Using recently established techniques of extracting data from algal pressings, such as isotope analysis and DNA sequencing, scientists have had the ability to determine the effects of anthropogenic toxins on seaside environments, file modifications in marine neighborhood structure, and develop evolutionary trees for a wide range of algal types.

“Old herbaria are more relevant now than ever,” states Suzanne Fredericq, a teacher of biology at the University of Louisiana at Lafayette. “Old historical collections can tell us so much about the future,” Fredericq says.
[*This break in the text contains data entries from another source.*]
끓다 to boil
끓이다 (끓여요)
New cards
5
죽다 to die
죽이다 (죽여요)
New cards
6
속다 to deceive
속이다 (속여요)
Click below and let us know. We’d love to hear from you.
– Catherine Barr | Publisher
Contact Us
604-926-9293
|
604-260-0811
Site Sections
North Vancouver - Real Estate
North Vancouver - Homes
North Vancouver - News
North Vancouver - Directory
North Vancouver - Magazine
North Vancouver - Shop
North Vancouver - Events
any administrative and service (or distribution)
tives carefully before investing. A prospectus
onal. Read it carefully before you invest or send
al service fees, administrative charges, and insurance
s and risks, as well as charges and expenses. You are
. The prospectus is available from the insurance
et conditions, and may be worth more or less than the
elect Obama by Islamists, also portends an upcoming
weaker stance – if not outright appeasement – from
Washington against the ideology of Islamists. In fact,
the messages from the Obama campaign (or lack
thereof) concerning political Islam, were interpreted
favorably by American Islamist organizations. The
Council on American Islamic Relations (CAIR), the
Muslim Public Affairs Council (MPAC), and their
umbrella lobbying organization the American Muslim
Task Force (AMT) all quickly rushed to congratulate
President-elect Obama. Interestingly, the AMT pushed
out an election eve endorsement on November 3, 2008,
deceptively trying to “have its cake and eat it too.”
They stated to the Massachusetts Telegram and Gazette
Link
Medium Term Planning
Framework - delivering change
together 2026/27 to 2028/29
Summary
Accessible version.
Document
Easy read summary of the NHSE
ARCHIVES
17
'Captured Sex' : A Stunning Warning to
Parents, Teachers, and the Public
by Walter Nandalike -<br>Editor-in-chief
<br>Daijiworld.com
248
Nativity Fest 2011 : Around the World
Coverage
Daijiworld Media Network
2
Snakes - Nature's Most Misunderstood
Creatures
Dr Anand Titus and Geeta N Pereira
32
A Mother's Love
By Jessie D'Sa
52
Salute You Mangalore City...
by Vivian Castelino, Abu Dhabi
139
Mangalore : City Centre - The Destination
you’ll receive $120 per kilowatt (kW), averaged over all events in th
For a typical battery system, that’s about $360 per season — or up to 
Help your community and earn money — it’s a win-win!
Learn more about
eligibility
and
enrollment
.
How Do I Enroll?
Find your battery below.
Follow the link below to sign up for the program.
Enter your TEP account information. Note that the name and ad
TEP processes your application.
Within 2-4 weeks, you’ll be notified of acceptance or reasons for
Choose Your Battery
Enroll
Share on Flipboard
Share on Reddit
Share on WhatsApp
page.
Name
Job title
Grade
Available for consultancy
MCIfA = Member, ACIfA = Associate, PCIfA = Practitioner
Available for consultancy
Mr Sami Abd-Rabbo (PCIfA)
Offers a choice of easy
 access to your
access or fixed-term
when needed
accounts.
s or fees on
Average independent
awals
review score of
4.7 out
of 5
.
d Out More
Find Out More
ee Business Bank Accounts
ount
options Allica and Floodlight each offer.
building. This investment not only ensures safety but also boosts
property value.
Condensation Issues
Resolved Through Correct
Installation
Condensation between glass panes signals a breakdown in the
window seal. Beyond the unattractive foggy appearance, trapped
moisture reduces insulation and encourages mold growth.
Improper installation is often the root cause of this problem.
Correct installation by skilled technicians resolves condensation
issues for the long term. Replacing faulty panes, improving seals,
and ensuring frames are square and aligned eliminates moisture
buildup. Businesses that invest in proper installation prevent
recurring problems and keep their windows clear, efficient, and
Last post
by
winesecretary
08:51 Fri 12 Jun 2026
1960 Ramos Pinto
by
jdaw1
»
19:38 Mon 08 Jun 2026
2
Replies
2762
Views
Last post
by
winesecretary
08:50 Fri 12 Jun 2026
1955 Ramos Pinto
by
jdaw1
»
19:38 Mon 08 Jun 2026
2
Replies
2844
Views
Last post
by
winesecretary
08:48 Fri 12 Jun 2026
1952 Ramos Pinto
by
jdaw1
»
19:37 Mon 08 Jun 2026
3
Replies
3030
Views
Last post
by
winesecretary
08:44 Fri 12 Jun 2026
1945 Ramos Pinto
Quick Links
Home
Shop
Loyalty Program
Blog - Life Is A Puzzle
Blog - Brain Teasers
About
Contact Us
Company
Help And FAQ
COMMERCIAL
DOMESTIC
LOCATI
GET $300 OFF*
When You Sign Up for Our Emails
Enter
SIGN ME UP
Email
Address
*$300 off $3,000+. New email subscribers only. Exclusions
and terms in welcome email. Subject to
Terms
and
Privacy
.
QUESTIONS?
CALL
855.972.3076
Despite this, numerous algal herbarium collections are underused and underfunded. Preserving such collections, Miller states, is crucial to enhancing our understanding of the past, present, and future of our oceans. “There are a lot of other research questions that people could be utilizing these collections to respond to.”

If you want to help answer these concerns, or are just trying to find a brand-new imaginative outlet, Miller suggests using up algae pushing.

“It’s actually fun and simple to do,” Miller states. All you need to begin is some cardboard, a couple of sheets of herbarium paper, a stack of heavy books, and an open mind.

“It’s like pushing flowers, simply a little wetter.”

This short article is from Hakai Publication, an online publication about science and society in seaside ecosystems. Find out more stories like this at hakaimagazine.com.